Недовоплощенный гений — вот что было дорого отцу в Коневском. Ранняя гибель — вот что ему было необходимо.
Был он человеком совсем не пафосным, скорее наоборот. Помню почему-то, с какой неприязнью говорил отец про Эренбурга, у которого, по его мнению, и карикатура на жизнь отдавала патетикой. В спорах он горячился и нервничал, заглатывал наживку раньше, чем ему ее кидали, сам загонял себя в трудное положение и поэтому многих обижал. Но патетики, повторяю, не было. Была вечная сосредоточенность на чем-то, что к разговору не шло, но, видно, сильно его мучило, он и отвечал не собеседнику, а этому сидящему в нем и мучившему его оппоненту, собеседник же видел только не оправданную темой горячую многословность, излишнюю серьезность и напор.

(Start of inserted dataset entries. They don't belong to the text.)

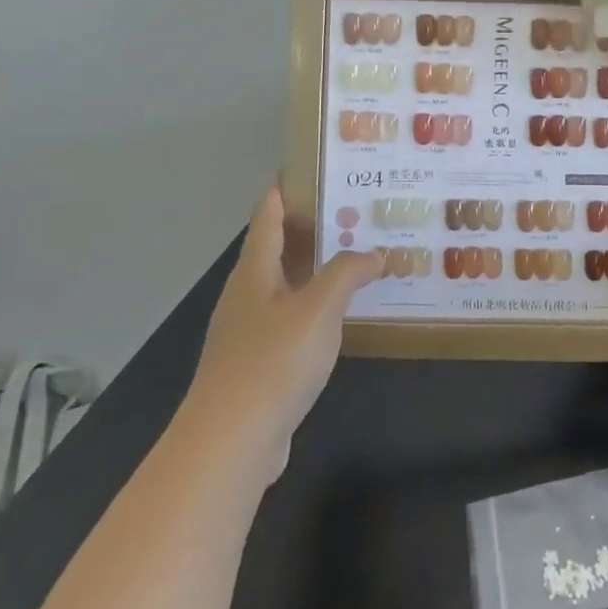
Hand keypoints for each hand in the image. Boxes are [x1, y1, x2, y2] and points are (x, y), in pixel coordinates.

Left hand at [182, 184, 381, 484]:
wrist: (231, 443)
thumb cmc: (272, 361)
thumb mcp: (318, 307)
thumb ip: (348, 273)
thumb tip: (375, 252)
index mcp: (254, 272)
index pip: (268, 216)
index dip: (285, 188)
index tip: (312, 165)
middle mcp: (248, 295)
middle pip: (279, 248)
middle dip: (314, 226)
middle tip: (357, 208)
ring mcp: (250, 332)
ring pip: (289, 286)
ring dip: (320, 269)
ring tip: (361, 255)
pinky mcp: (261, 365)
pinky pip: (295, 320)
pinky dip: (320, 307)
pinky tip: (347, 314)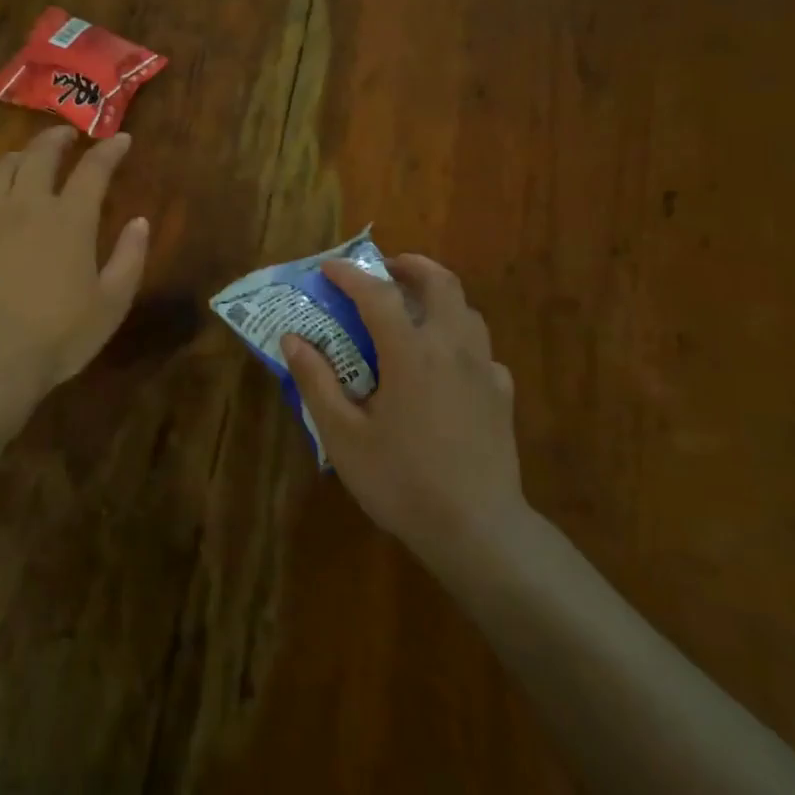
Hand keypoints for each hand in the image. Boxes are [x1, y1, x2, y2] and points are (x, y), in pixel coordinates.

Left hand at [0, 125, 149, 412]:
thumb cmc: (60, 335)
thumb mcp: (112, 303)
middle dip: (56, 138)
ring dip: (18, 158)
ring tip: (27, 159)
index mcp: (69, 219)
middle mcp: (26, 207)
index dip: (109, 150)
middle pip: (39, 155)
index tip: (120, 139)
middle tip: (67, 135)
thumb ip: (130, 258)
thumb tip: (139, 221)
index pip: (93, 169)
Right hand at [282, 255, 526, 571]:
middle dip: (411, 265)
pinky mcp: (502, 395)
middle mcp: (452, 347)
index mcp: (411, 352)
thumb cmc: (402, 480)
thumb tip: (293, 339)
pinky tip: (444, 364)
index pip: (377, 294)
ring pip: (467, 310)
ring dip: (438, 296)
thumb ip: (316, 382)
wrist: (478, 529)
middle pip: (441, 283)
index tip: (328, 269)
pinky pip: (481, 349)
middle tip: (384, 269)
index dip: (350, 275)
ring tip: (412, 309)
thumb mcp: (343, 435)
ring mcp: (484, 369)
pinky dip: (458, 338)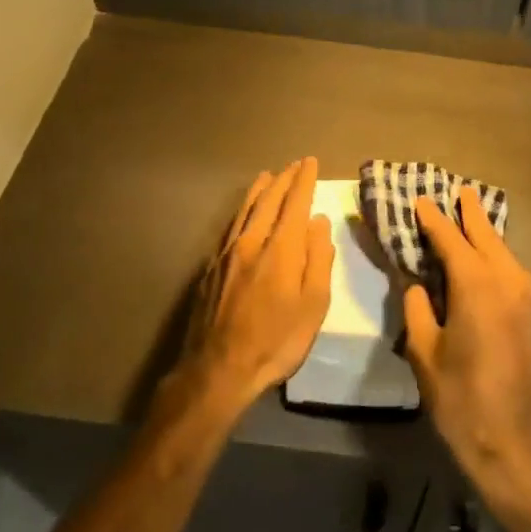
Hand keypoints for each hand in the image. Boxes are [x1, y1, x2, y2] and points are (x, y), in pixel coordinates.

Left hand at [165, 159, 333, 422]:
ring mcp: (227, 254)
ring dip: (259, 191)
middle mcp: (252, 242)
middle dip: (284, 181)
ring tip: (268, 176)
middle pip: (268, 202)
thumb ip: (318, 259)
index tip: (310, 162)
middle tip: (294, 165)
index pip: (295, 204)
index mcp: (281, 249)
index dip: (304, 181)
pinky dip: (242, 211)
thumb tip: (319, 222)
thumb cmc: (277, 341)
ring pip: (245, 211)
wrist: (218, 369)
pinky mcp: (211, 268)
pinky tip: (243, 214)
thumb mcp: (314, 305)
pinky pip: (230, 227)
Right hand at [402, 189, 530, 503]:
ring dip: (492, 249)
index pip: (451, 239)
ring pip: (512, 264)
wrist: (521, 449)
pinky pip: (526, 293)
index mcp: (478, 286)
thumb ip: (418, 310)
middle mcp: (515, 284)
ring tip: (478, 238)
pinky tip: (499, 295)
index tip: (422, 201)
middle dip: (473, 216)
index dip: (434, 219)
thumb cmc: (463, 403)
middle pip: (490, 239)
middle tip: (462, 194)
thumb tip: (418, 286)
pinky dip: (508, 283)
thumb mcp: (425, 355)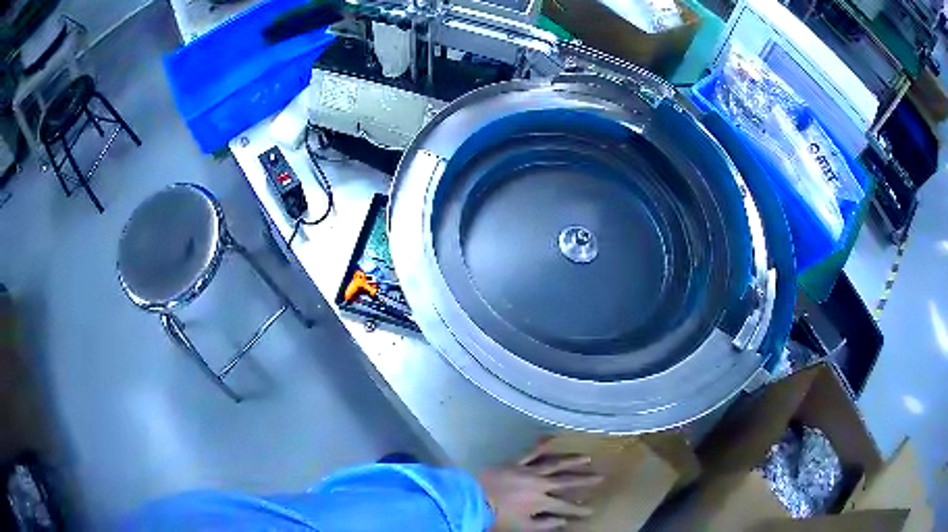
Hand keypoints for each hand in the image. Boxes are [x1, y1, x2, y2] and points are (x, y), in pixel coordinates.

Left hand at [479, 441, 602, 530]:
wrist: (474, 499)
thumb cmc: (497, 516)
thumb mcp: (523, 527)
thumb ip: (545, 524)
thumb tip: (564, 522)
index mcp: (541, 501)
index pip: (565, 507)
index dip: (579, 509)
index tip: (591, 510)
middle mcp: (540, 484)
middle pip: (566, 481)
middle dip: (584, 480)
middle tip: (600, 477)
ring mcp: (529, 471)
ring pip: (555, 464)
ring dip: (571, 461)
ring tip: (587, 458)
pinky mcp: (516, 462)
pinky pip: (531, 451)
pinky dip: (542, 443)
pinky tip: (553, 436)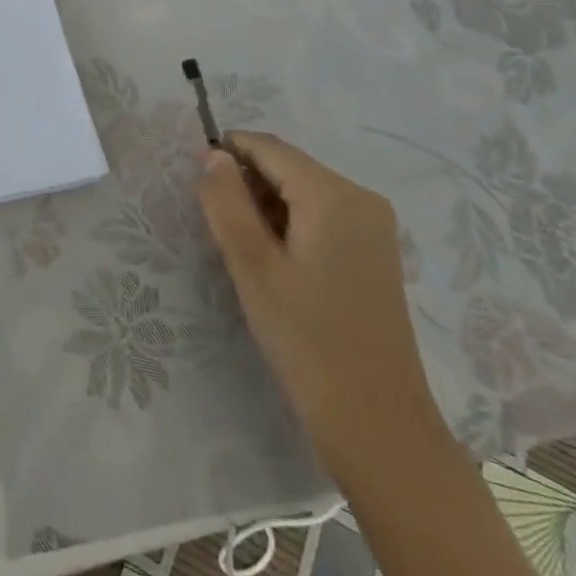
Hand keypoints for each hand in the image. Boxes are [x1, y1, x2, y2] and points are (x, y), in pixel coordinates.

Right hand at [196, 131, 448, 479]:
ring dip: (267, 206)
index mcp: (332, 193)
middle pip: (287, 167)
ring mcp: (374, 225)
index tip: (196, 181)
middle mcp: (360, 196)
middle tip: (219, 229)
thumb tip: (212, 154)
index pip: (268, 147)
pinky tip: (278, 265)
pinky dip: (292, 224)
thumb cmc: (307, 341)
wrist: (379, 428)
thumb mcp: (252, 266)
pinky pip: (322, 215)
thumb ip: (226, 201)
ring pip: (303, 191)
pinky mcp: (376, 252)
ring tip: (246, 253)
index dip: (228, 153)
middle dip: (248, 184)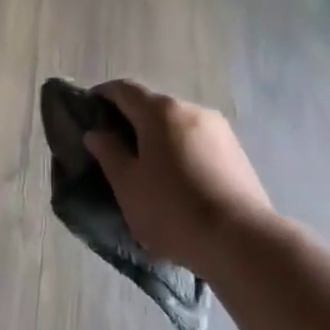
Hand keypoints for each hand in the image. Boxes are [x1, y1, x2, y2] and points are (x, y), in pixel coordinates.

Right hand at [85, 80, 272, 278]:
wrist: (241, 241)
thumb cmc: (172, 210)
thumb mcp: (127, 184)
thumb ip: (109, 153)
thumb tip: (97, 132)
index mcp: (161, 111)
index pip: (123, 89)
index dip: (102, 96)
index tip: (87, 113)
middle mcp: (192, 110)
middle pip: (152, 106)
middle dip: (130, 121)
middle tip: (113, 148)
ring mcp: (219, 130)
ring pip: (177, 125)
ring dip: (157, 138)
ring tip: (146, 169)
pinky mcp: (237, 153)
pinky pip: (197, 142)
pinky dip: (180, 151)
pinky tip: (177, 181)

Мне это, к сожалению, передалось. Когда я особенно хочу быть точным, невольно впадаю в амплификацию, это утомительно, я знаю, но что делать, здесь почти нет моей вины.
Иногда я думаю, что отец был, как это говорят на кухнях, поэтом в душе. Скверное определение, которым люди из якобы добрых побуждений хотят компенсировать видимую несостоятельность, психопатическую выспренность и прочую нелепость поведения, тем самым только подчеркивая их. Я бы выразился иначе: немое дитя гармонии. Ничего общего это не имеет с графоманом, которым владеет зуд самовыражения. У отца было острое чувство совершенства, которое требовало быть претворенным во что-то и которое при отсутствии внутреннего инструмента раздирало все внутри, как материнский переношенный плод, отравляло и в конце концов убивало. Отсюда и барочная мебель, и мечта о яхте, и Коневской, смерть которого, при таком раскладе, казалась совсем не случайной.
Вот что я еще думаю: именно ранняя смерть поэта, а не его стихи, прельщала отца. Не имея возможности соперничать с ним в творчестве, отец не нашел ничего лучше, как повторить его судьбу.
Впрочем, что же говорить. Все это глупости. В смысле, все мои соображения. Мы думаем то или се, а человек просто не был запрограммирован на целую жизнь, то есть рассчитан именно на такую, короткую, мечтательную и саморазрушительную. Строители, упорствующие в том, что смысл только в созидании и пользе, скривятся, конечно. Но я этих профессионалов жизни всегда недолюбливал.